Items listed in a dataset
_ _ _ _

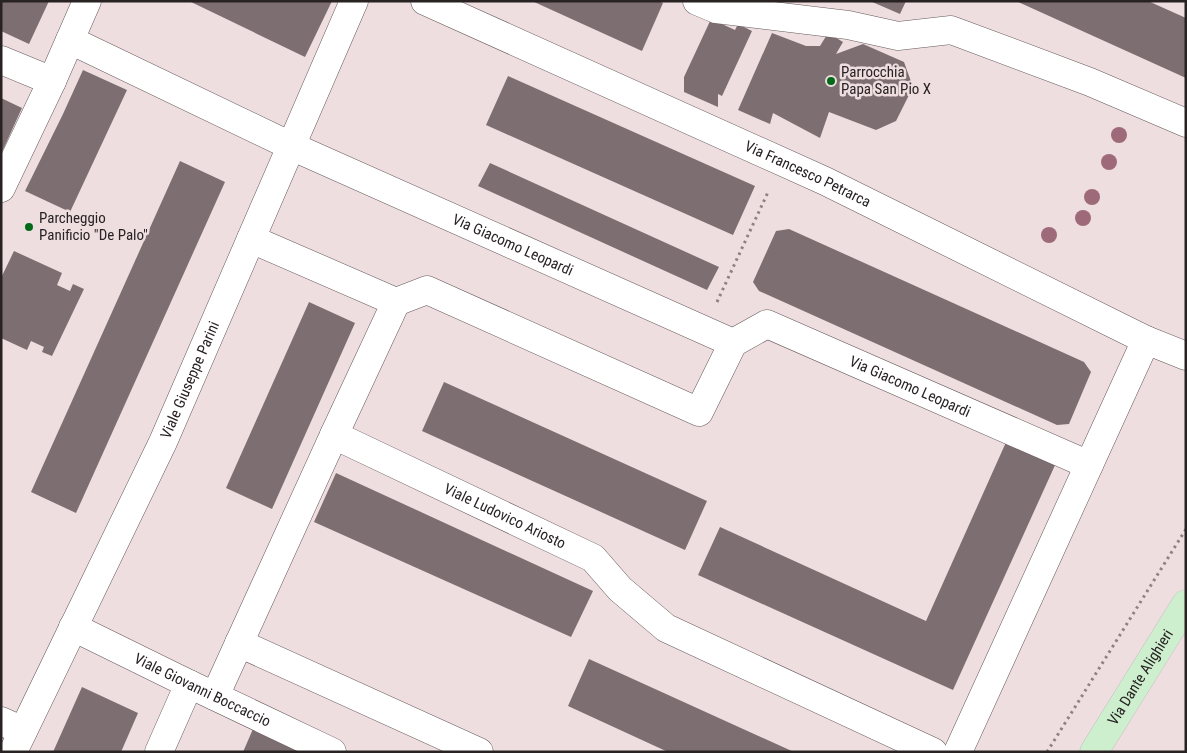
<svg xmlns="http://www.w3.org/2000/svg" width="1187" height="753" font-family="'Roboto Condensed',sans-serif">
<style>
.building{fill:#7d6f71}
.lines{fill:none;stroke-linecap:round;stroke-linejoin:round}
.minor-casing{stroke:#66595b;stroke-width:29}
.major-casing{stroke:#c3c1c1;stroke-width:29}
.path{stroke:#8d8283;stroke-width:3;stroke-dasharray:2.5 4;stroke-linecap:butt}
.minor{stroke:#fff;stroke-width:28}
.major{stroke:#ceefce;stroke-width:28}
.tree{fill:#9e6a7a}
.poi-dot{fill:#016a18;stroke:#eedee0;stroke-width:2}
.labels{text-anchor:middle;stroke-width:5;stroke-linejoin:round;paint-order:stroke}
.poi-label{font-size:15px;fill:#282223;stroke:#eedee0;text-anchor:start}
.street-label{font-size:15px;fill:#282223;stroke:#eedee0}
</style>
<rect width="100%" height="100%" fill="#eedee0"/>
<path class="building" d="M 1,1 L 49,1 L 29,44 L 1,31 Z
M 189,1 L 332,1 L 305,57 Z
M 532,1 L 659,1 L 663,3 L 642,51 Z
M 870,1 L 906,1 L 900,14 Z
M 1016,1 L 1148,1 L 1186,18 L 1186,78 Z
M 711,19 L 735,30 L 738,24 L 752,31 L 722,96 L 718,94 L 718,107 L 684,92 L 684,77 Z
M 772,33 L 806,46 L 820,46 L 828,33 L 843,42 L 836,54 L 863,44 L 904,62 L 913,87 L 896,121 L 876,130 L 829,112 L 820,138 L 773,113 L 770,124 L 738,110 Z
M 83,70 L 127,90 L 70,212 L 25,191 L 63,114 Z
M 508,76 L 755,186 L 733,235 L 486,125 Z
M 1,98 L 22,108 L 1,154 Z
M 180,161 L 225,182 L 76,513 L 31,492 Z
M 490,163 L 719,267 L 707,290 L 478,186 Z
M 789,229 L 1084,362 L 1091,372 L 1069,424 L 1057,425 L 759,291 L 753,282 L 776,231 Z
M 14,251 L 62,273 L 57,285 L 70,291 L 73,284 L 84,289 L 52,356 L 42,352 L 44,347 L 31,341 L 27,350 L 1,338 L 1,278 Z
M 309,302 L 355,323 L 272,509 L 226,488 Z
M 444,382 L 707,501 L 685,550 L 422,431 Z
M 1007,440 L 1056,463 L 953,690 L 698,575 L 720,527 L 926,621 Z
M 336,473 L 593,591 L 571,637 L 314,522 Z
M 589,659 L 794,752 L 668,752 L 568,706 Z
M 82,687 L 138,713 L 121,752 L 53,752 Z
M 253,729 L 299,749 L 298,752 L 243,752 Z"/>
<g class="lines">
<defs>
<g id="minor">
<path id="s1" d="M 425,1 L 825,181 L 1146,340 L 1186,356"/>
<path d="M 697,1 L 716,9 L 848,25 L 898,36 L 951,30 L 1090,82 L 1186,123"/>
<path id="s2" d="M 70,40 L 291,146 L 733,343 L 767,324 L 1089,465"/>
<path d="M 1,60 L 52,81"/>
<path d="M 1,188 L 52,81 L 87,1"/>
<path id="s3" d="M 251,239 L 396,302 L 334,435 L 593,558 L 620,589 L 666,628 L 933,752"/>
<path d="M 396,302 L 427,290 L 699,412 L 733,343"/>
<path id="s4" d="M 73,627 L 189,684 L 332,752"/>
<path d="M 239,643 L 479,752"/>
<path d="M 215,696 L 334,435"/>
<path d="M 1,721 L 23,731"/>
<path id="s5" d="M 13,752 L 163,442 L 354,1"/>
<path d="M 159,752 L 189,684"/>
<path d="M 958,752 L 1146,340"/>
</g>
<g id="major">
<path id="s6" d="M 1094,752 L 1186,604"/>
</g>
</defs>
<use href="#minor" class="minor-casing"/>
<use href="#major" class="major-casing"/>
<path class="path" d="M 717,302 L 769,190
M 1047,752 L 1186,529"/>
<use href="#minor" class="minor"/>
<use href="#major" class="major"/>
</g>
<g class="tree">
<circle cx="1119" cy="135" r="8"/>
<circle cx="1109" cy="162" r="8"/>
<circle cx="1092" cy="197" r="8"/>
<circle cx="1083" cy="218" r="8"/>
<circle cx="1049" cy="235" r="8"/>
</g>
<g class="poi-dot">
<circle cx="831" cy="81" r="5"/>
<circle cx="29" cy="227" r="5"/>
</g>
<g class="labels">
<g class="poi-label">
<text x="841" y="77">Parrocchia<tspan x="841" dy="17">Papa San Pio X</tspan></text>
<text x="39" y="223">Parcheggio<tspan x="39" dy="17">Panificio "De Palo"</tspan></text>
</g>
<g class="street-label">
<text dy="5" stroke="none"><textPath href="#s1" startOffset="420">Via Francesco Petrarca</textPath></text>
<text dy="5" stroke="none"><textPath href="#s2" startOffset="488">Via Giacomo Leopardi</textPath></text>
<text dy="5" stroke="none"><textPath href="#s5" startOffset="412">Viale Giuseppe Parini</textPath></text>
<text dy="5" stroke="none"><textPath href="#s2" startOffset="924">Via Giacomo Leopardi</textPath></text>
<text dy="5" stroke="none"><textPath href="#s3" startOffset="494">Viale Ludovico Ariosto</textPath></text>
<text dy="5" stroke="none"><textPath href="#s6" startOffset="88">Via Dante Alighieri</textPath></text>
<text dy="5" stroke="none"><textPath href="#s4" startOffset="144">Viale Giovanni Boccaccio</textPath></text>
</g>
</g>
<rect width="1187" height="753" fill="none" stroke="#282223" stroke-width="5"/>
</svg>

_ _ _ _

**Work item**
Your answer must be a single number: how many lines of the entries above contain the string "labels".

**Solution to this problem**
2